- _Task 1_:
Answer these from the compound data:
(a) What melting point range is given for compound 3?
(b) At what wavelength is the UV λmax of compound 4 in MeOH?
(c) What δ value is assigned to C-15 in the ¹³C-NMR data for compound 3?
- _Task 2_: Set down the part of the compound data from "Compound 3: colorless" up to and including "(C-14), 18.4 (C-18).", copying it exactly.
- _Task 3_: Extend the compound data by continuing it from its last sentence.

Start of Source text

Compound 3: colorless needle crystals, m.p. 198–200 °C. UV (MeOH) λmax: 202.80 nm. IR (KBr) νmax: 3095.79, 1737.18, 1394.79 cm⁻¹. LC-MS (ESI⁺) m/z: 367.13876 [M+Na]⁺(C₁₉H₂₀O₆Na). ¹H-NMR (CDCl₃, 500 MHz): δ 7.10 (1H, d, H-1), 6.23 (1H, dd, H-13b), 6.16 (1H, dd, H-19b), 5.68 (1H, dd, H-19a), 5.66 (1H, dd, H-13a), 5.48 (1H, d, H-2), 5.16 (1H, d, H-6), 4.79 (1H, d, H-5), 4.67 (1H, d, H-8), 3.04 (1H, dd, H-9b), 2.96 (1H, m, H-7), 2.87 (1H, dd, H-3b), 2.80 (1H, dd, H-9a), 2.71 (1H, dd, H-3a), 1.95 (1H, s, H-18), 1.86 (1H, s, H-14). ¹³C-NMR (CDCl₃, 125 MHz): δ 172.6 (C-15), 169.5 (C-12), 166.5 (C-16), 153.4 (C-1), 136.1 (C-17), 135.8 (C-4), 134.2 (C-11), 133.9 (C-5), 128.6 (C-10), 126.7 (C-19), 123.9 (C-13), 81.5 (C-2), 78.1 (C-6), 71.7 (C-8), 52.6 (C-7), 41.5 (C-3), 33.7 (C-9), 20.3 (C-14), 18.4 (C-18).

Compound 4: white needle crystals, m.p. 223–225 °C. UV (MeOH) λmax: 206.00 nm; IR (KBr) νmax: 3426.29, 2941.92, 2160.74, 1754.24⁻¹. LC-MS (ESI⁺) m/z: 383.168 [M+Na]⁺(C₂₀H₂₂O₆Na). ¹H-NMR (CDCl₃, 500 MHz): δ 6.92 (1H, br m, H-19), 6.35 (1H, d, J = 2.5 Hz, H-13a), 6.21 (1H, s, H-1),6.00 (1H, s, H-3), 5.46 (1H, br s, H-5), 5.28 (1H, d, J = 2.0 Hz, H-13b), 5.24 (1H, dt, J = 11.0, 3.8 Hz, H-8), 4.23 (1H, d, J = 3.25 Hz, H-6), 3.38 (1H, m, H-7), 2.76 (1H, dd, J = 12.3, 3.85 Hz, H-9d), 2.50 (1H, d, J = 11.0 Hz, H-9c), 2.01 (3H, s, H-14), 1.84 (3H, s, H-20), 1.84 (3H, s, H-18). ¹³C-NMR (CDCl₃, 125 MHz): δ 174.3 (C-4), 170.8 (C-16), 165.7 (C-15), 153.2 (C-2), 145.5 (C-12), 135.2 (C-17), 134.6 (C-10), 131.4 (C-11), 126.5 (C-19), 124.3 (C-13), 84.2 (C-1), 81.0 (C-3), 79.8 (C-5), 72.4 (C-8), 52.3 (C-6), 38.9 (C-7), 33.1 (C-9), 20.8 (C-14), 18.1 (C-20), 17.5 (C-18).

End of Source text
Start of Material supplied

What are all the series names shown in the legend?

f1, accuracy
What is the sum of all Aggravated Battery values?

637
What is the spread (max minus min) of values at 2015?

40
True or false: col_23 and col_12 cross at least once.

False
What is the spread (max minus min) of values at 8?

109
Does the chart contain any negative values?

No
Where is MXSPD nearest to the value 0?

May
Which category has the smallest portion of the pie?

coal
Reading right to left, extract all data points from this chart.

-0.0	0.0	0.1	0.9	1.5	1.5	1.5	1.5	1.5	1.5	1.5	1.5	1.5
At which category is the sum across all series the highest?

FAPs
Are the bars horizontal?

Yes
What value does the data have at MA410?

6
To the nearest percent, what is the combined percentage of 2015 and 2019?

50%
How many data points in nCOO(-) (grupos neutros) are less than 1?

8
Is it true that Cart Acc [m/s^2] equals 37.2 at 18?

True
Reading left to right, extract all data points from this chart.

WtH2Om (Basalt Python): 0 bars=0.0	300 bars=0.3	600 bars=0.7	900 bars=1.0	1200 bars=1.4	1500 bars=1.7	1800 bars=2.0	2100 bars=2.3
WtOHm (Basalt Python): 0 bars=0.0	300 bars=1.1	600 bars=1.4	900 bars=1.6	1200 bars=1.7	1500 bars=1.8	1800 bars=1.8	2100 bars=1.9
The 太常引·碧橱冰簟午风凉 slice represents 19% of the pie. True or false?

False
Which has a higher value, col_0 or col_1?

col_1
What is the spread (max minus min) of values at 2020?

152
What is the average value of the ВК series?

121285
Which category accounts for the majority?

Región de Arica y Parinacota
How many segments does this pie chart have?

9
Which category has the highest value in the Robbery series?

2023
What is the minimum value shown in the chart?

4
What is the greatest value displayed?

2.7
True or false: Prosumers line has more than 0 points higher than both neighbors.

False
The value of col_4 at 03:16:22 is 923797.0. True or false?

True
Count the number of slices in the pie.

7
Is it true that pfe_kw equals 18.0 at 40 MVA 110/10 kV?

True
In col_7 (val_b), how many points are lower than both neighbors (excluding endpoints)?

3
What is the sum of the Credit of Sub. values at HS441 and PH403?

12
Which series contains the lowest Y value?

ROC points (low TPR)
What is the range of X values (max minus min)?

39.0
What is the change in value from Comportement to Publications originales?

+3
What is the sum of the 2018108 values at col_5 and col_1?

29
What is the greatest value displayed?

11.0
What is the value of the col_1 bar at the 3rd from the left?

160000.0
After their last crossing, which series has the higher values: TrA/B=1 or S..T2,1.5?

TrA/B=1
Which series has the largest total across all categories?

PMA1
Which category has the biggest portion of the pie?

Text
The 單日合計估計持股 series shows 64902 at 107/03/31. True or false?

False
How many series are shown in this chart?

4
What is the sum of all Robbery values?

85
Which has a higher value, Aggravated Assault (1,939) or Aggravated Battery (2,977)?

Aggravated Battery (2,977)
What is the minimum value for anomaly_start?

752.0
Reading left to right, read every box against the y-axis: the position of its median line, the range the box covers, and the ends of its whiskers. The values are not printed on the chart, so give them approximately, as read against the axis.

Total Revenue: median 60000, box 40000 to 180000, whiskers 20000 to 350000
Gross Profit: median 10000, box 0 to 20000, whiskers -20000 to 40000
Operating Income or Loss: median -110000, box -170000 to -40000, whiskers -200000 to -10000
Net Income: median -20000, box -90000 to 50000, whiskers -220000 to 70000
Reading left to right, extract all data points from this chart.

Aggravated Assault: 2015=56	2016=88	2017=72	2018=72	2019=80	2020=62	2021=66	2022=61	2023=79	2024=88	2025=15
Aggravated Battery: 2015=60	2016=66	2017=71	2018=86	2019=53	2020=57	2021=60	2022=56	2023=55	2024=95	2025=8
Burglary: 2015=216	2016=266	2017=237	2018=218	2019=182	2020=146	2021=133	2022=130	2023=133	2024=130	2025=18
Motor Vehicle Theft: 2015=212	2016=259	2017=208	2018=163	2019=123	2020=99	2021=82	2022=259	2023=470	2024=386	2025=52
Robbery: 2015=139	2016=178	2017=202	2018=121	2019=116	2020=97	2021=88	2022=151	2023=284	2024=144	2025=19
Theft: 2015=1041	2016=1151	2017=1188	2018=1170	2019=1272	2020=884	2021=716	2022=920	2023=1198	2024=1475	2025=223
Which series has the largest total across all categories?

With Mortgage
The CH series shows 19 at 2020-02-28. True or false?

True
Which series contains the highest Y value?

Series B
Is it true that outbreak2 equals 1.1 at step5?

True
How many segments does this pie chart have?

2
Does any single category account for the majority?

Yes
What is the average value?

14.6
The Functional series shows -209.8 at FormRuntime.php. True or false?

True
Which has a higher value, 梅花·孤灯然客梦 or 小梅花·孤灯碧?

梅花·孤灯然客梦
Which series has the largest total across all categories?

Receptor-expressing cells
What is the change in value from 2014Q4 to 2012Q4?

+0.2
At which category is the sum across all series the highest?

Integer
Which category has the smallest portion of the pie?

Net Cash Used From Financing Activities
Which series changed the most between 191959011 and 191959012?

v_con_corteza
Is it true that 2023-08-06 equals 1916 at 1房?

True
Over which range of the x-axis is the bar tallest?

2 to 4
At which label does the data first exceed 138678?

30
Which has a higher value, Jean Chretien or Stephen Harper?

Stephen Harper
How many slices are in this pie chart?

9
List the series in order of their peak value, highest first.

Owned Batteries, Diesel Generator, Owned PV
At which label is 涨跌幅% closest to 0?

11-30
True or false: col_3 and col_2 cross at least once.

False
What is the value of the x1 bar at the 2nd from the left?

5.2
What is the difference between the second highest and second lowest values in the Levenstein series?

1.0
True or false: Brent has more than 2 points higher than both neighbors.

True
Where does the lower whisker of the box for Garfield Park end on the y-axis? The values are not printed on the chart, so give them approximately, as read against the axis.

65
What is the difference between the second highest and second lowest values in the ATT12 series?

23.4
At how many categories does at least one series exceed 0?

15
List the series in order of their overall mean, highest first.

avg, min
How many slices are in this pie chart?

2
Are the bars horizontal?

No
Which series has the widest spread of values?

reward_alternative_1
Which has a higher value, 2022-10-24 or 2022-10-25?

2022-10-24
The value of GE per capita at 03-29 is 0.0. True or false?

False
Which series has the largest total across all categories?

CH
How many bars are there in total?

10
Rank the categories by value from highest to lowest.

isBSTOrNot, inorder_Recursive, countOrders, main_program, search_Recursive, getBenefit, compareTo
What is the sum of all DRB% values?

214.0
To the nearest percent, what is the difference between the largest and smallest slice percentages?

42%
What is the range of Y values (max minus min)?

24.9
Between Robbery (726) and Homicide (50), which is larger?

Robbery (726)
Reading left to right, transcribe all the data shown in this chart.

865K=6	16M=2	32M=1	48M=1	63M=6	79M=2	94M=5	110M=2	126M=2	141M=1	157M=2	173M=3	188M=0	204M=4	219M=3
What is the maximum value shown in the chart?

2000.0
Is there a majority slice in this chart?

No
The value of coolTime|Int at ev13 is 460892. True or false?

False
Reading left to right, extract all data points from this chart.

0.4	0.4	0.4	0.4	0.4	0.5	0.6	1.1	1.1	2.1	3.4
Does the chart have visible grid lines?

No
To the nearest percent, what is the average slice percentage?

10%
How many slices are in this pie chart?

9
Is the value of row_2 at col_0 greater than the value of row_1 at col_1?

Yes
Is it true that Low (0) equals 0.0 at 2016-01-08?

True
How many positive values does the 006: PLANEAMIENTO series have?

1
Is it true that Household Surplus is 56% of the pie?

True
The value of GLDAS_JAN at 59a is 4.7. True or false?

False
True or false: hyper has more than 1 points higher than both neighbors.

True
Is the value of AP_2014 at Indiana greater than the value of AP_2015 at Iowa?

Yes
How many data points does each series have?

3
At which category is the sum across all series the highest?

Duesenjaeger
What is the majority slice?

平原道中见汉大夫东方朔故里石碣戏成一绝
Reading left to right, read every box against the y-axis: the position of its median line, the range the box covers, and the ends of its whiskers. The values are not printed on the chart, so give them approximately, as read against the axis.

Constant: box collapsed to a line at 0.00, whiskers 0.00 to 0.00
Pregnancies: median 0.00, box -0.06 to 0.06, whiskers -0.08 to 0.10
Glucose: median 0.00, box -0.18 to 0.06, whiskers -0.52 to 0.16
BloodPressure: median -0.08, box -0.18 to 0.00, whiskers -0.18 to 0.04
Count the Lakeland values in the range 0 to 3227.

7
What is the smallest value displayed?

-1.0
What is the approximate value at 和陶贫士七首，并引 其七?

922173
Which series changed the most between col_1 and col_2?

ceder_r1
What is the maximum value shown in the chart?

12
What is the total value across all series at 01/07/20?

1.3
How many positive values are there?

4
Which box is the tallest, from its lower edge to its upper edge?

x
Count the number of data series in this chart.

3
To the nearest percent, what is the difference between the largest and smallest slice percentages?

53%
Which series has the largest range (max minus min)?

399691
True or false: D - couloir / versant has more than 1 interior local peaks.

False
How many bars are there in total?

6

End of Material supplied

- _Expected answer 1_:
(a) 198–200 °C
(b) 206.00 nm
(c) 172.6

- _Expected answer 2_:
Compound 3: colorless needle crystals, m.p. 198–200 °C. UV (MeOH) λmax: 202.80 nm. IR (KBr) νmax: 3095.79, 1737.18, 1394.79 cm⁻¹. LC-MS (ESI⁺) m/z: 367.13876 [M+Na]⁺(C₁₉H₂₀O₆Na). ¹H-NMR (CDCl₃, 500 MHz): δ 7.10 (1H, d, H-1), 6.23 (1H, dd, H-13b), 6.16 (1H, dd, H-19b), 5.68 (1H, dd, H-19a), 5.66 (1H, dd, H-13a), 5.48 (1H, d, H-2), 5.16 (1H, d, H-6), 4.79 (1H, d, H-5), 4.67 (1H, d, H-8), 3.04 (1H, dd, H-9b), 2.96 (1H, m, H-7), 2.87 (1H, dd, H-3b), 2.80 (1H, dd, H-9a), 2.71 (1H, dd, H-3a), 1.95 (1H, s, H-18), 1.86 (1H, s, H-14). ¹³C-NMR (CDCl₃, 125 MHz): δ 172.6 (C-15), 169.5 (C-12), 166.5 (C-16), 153.4 (C-1), 136.1 (C-17), 135.8 (C-4), 134.2 (C-11), 133.9 (C-5), 128.6 (C-10), 126.7 (C-19), 123.9 (C-13), 81.5 (C-2), 78.1 (C-6), 71.7 (C-8), 52.6 (C-7), 41.5 (C-3), 33.7 (C-9), 20.3 (C-14), 18.4 (C-18).

- _Expected answer 3_:
Compound 5: yellow needle-like crystals. m.p.: 289–291 °C. UV (MeOH) λmax: 350 and 269.4 nm. IR υmax: 3275–3628.75, 2947.81, 2615, 1604.57, 1451.72, 1324.60, 1249.49, 1200, 1179.18, 1029.98 cm⁻¹. LC–MS (ESI⁺) m/z 331.108 [M+H]⁺(calculated for C₁₇H₁₄O₇). ¹H NMR (acetone-d₆, 500 MHz): δ 13.02 (1H, s, 5-OH), 7.38 (2H, s, H-2′, H-6′), 6.74 (1H, s, H-3), 6.55 (1H, d, J = 2 Hz, H-8), 6.25 (1H, d, J = 2 Hz, H-6), 3.96 (6H, s, OCH₃). ¹³C NMR (acetone-d₆, 125 MHz): δ 183.1 (C-4), 165.1 (C-2), 164.9 (C-7), 163.4 (C-5), 158.8 (C-9), 149.1 (C-3′, C-5′), 141.0 (C-4′), 122.4 (C-1′), 105.3 (C-2′, C-6′), 105.2 (C-10), 104.7 (C-3), 99.7 (C-6), 94.9 (C-8), 56.9 (OCH₃).

Compound 6: pale yellow crystals. m.p.: 234–238 °C. UV (MeOH) λmax: 218, 245.4, 301.2, and 327.4 nm. IR υmax: 3223.13, 1684, 1527, 1251, 1168 cm⁻¹. ¹H NMR (DMSO-d₆, 500 MHz): δ 7.60 (1H, d, J = 16 Hz), 7.50 (1H, d, J = 16 Hz), 7.02 (1H, d, J = 2 Hz), 6.99 (1H, d, J = 2 Hz), 6.90 (1H, dd, J = 8.0, 2.0 Hz), 6.88 (1H, dd, J = 8.0, 2.0 Hz), 6.74 (1H, d, J = 8.0 Hz), 6.73 (1H, d, J = 8.0 Hz), 6.29 (1H, d, J = 16 Hz), 6.20 (1H, d, J = 16 Hz), 5.68 (1H, dt, J = 10.0, 5.0 Hz), 5.12 (1H, dd, J = 10.0, 3.0 Hz), 4.34 (1H, dt, J = 3.0, 2.5 Hz), 2.29 (1H, dd, J = 14.3 Hz), 2.20 (2H, m), 2.04 (1H, dd, J = 14.6 Hz); ¹³C NMR (DMSO-d₆, 125 MHz) δ: 168.72 (C-1″), 168.51 (C-1′), 149.73 (C-7′, C-7″), 147.74 (C-3″), 147.59 (C-3′), 146.83 (C-6′, C-6″), 123.25 (C-9′, C-9″), 116.55 (C-8′, C-8″), 115.18 (C-5′, C-5″), 114.84 (C-2′, C-2″), 112.66 (C-1), 109.75 (C-2), 70.13 (C-5), 69.38 (C-3), 38.73 (C-6).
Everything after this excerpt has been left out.